There's no "task that's running somewere mysteriously" unless you pick threaded io, in which case, yeah, io.async actually kicks shit off, and if the cpu takes a big fat nap on the calling thread between the asyncs and the awaits, progress might have been made (which wouldn't be the case if you were evented).

amluto 9 hours ago

There’s a material distinction. In Zig (by my reading of the article — I haven’t tried it), as you say:

> await #1 runs through both 1 and 2 interleavedly, and if 2 finishes before 1, it puts a pin on it, and then returns a_result when 1 is completed.

In Rust or Python, awaiting a future runs that future and possibly other tasks, but it does not run other non-task futures.
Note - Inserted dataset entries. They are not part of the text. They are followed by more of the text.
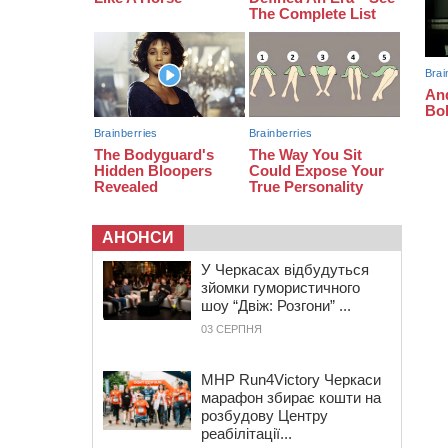
водовідведення з 2027 року
09:08
Встановити гойдалки, карусель і
закупити іграшки: у Черкасах
просять покращити умови в
дитсадку
АНОНСИ
У Черкасах відбудуться
зйомки гумористичного
шоу “Двіж: Розгони” ...
03 СЕРПНЯ
MHP Run4Victory Черкаси
марафон збирає кошти на
розбудову Центру
реабілітації...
The second async operation would be a non-task future and would not make progress as a result of awaiting the first future.

It looks like Zig’s io.async sometimes creates what those other languages call a task.

  • throwawaymaths 8 hours ago

    i am not familiar with rust and i gave up on python async years ago so i have no frame of reference here. but im really not sure why theres a need to distinguish between tasks and non tasks?

    importantly in zig the execution isnt just limited to #1 and #2. if the caller of this function initiated a #3 before all of this it could also get run stuffed in that .await, for example.